Ultimately, while there are costs associated with dissolving an LLC in Indiana, it’s important for business owners to weigh these costs against the benefits of winding down their business. Whether an LLC is facing financial difficulties, changes in ownership, or simply no longer serves its intended purpose, properly dissolving the company is an important step in closing this chapter of the business’s history and moving forward.

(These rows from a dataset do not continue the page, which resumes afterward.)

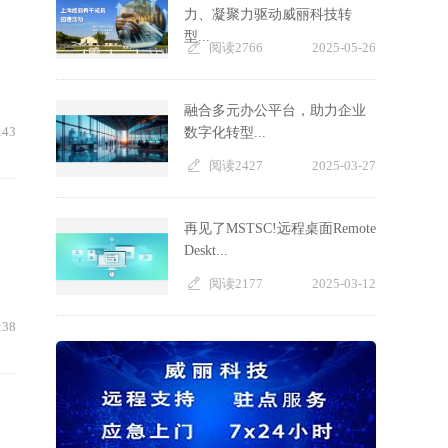
力、凝聚力驱动威丽科技转
型...
阅读2766
2025-05-26
融合多元办公平台，助力企业
:43
数字化转型...
阅读2427
2025-03-27
再见了MSTSC!远程桌面Remote
Deskt...
阅读2177
2025-03-12
:38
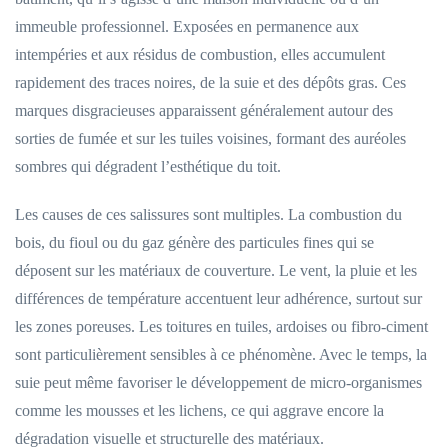
immeuble professionnel. Exposées en permanence aux
intempéries et aux résidus de combustion, elles accumulent
rapidement des traces noires, de la suie et des dépôts gras. Ces
marques disgracieuses apparaissent généralement autour des
sorties de fumée et sur les tuiles voisines, formant des auréoles
sombres qui dégradent l’esthétique du toit.
Les causes de ces salissures sont multiples. La combustion du
bois, du fioul ou du gaz génère des particules fines qui se
déposent sur les matériaux de couverture. Le vent, la pluie et les
différences de température accentuent leur adhérence, surtout sur
les zones poreuses. Les toitures en tuiles, ardoises ou fibro-ciment
sont particulièrement sensibles à ce phénomène. Avec le temps, la
suie peut même favoriser le développement de micro-organismes
comme les mousses et les lichens, ce qui aggrave encore la
dégradation visuelle et structurelle des matériaux.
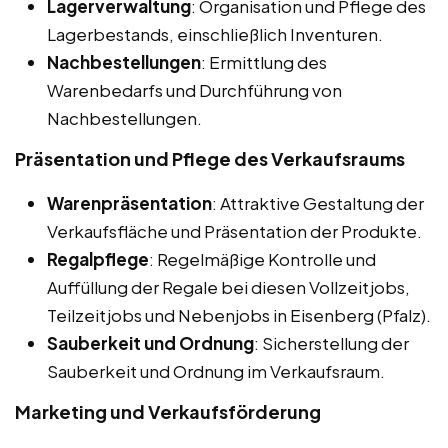
Lagerverwaltung
: Organisation und Pflege des
Lagerbestands, einschließlich Inventuren.
Nachbestellungen
: Ermittlung des
Warenbedarfs und Durchführung von
Nachbestellungen.
Präsentation und Pflege des Verkaufsraums
Warenpräsentation
: Attraktive Gestaltung der
Verkaufsfläche und Präsentation der Produkte.
Regalpflege
: Regelmäßige Kontrolle und
Auffüllung der Regale bei diesen Vollzeitjobs,
Teilzeitjobs und Nebenjobs in Eisenberg (Pfalz).
Sauberkeit und Ordnung
: Sicherstellung der
Sauberkeit und Ordnung im Verkaufsraum.
Marketing und Verkaufsförderung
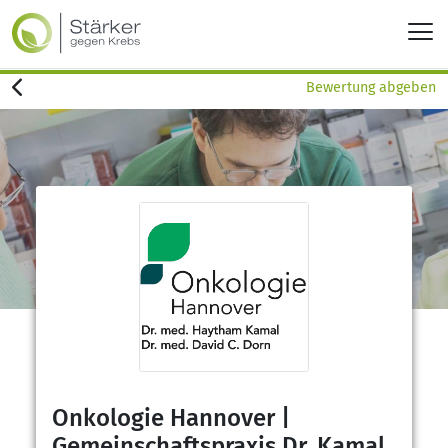
Bewertung abgeben
Onkologie Hannover |
Gemeinschaftspraxis Dr. Kamal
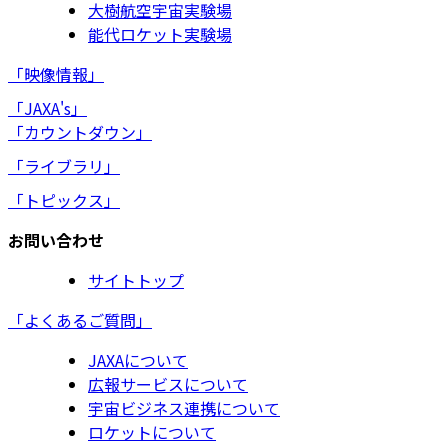
大樹航空宇宙実験場
能代ロケット実験場
「映像情報」
「JAXA's」
「カウントダウン」
「ライブラリ」
「トピックス」
お問い合わせ
サイトトップ
「よくあるご質問」
JAXAについて
広報サービスについて
宇宙ビジネス連携について
ロケットについて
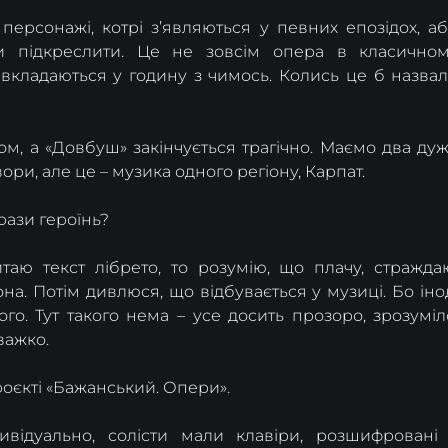
персонажі, котрі з’являються у певних епозідох, аб
и підкреслити. Це не зовсім опера в класичном
и вкладаються у годину з чимось. Колись це б назвал
ом, а «Довбуш» закінчується трагічно. Маємо два дуж
ори, але це – музика одного регіону, Карпат.
рази героїнь?
таю текст лібрето, то розумію, що плачу, страждаю
а. Потім дивлюся, що відбувається у музиці. Бо інод
о. Тут такого нема – усе досить прозоро, зрозуміло
важко.
роєкті «Бажанський. Опери».
відуально, солісти мали клавіри, розшифровані 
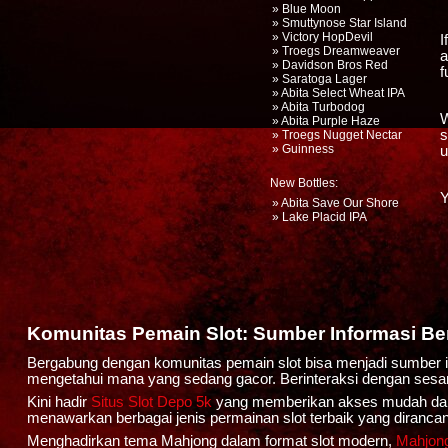
» Blue Moon
» Smuttynose Star Island
» Victory HopDevil
I
» Troegs Dreamweaver
a
» Davidson Bros Red
f
» Saratoga Lager
» Abita Select Wheat IPA
» Abita Turbodog
W
» Abita Purple Haze
s
» Troegs Nugget Nectar
» Guinness
u
New Bottles:
Y
» Abita Save Our Shore
» Lake Placid IPA
Komunitas Pemain Slot: Sumber Informasi Be
Bergabung dengan komunitas pemain slot bisa menjadi sumber in
mengetahui mana yang sedang gacor. Berinteraksi dengan ses
Kini hadir
Situs Slot Depo 5k
yang memberikan akses mudah dan ce
menawarkan berbagai jenis permainan slot terbaik yang dira
Menghadirkan tema Mahjong dalam format slot modern,
Mahjong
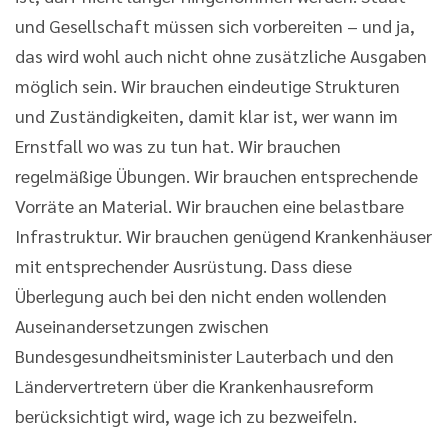
und Gesellschaft müssen sich vorbereiten – und ja,
das wird wohl auch nicht ohne zusätzliche Ausgaben
möglich sein. Wir brauchen eindeutige Strukturen
und Zuständigkeiten, damit klar ist, wer wann im
Ernstfall wo was zu tun hat. Wir brauchen
regelmäßige Übungen. Wir brauchen entsprechende
Vorräte an Material. Wir brauchen eine belastbare
Infrastruktur. Wir brauchen genügend Krankenhäuser
mit entsprechender Ausrüstung. Dass diese
Überlegung auch bei den nicht enden wollenden
Auseinandersetzungen zwischen
Bundesgesundheitsminister Lauterbach und den
Ländervertretern über die Krankenhausreform
berücksichtigt wird, wage ich zu bezweifeln.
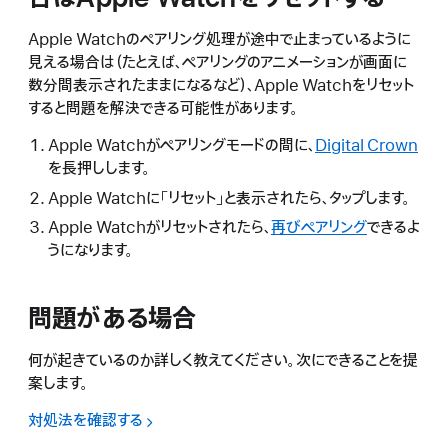
Apple Watchのペアリング処理が途中で止まっているように
見える場合は（たとえば、ペアリングのアニメーションが画面に
数分間表示されたままになるなど）、Apple Watchをリセット
すると問題を解決できる可能性があります。
Apple Watchがペアリングモードの間に、
Digital Crown
を長押しします。
Apple Watchに「リセット」と表示されたら、タップします。
Apple Watchがリセットされたら、
再びペアリング
できるよ
うになります。
問題がある場合
何が起きているのか詳しく教えてください。次にできることを提
案します。
対処法を確認する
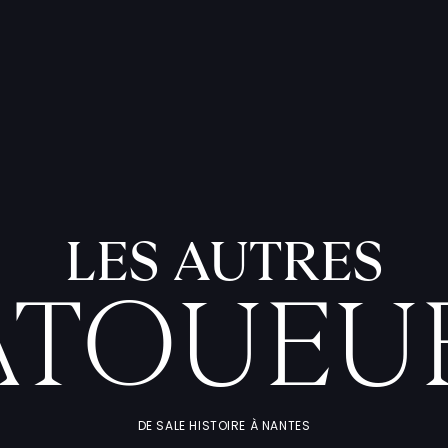
LES AUTRES
ATOUEU
DE SALE HISTOIRE À NANTES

In conclusion, dissolving an LLC in Indiana can be a costly process, but it’s important for business owners to understand the potential expenses involved in order to make an informed decision about the best course of action for their business. By carefully considering the filing fees, legal costs, tax implications, and other expenses associated with dissolution, business owners can navigate the process more effectively and ensure a smooth transition as they wind down their business operations.

In Conclusion

Limited liability companies reduce owners’ personal liability. Having an LLC is quite cost-effective. However, if it is required to close down the business, then the dissolution process should be done legally. Get a professional service to get everything done. We hope this article helps you to close your LLC in Indiana. If you have any query do let us know in the comment box.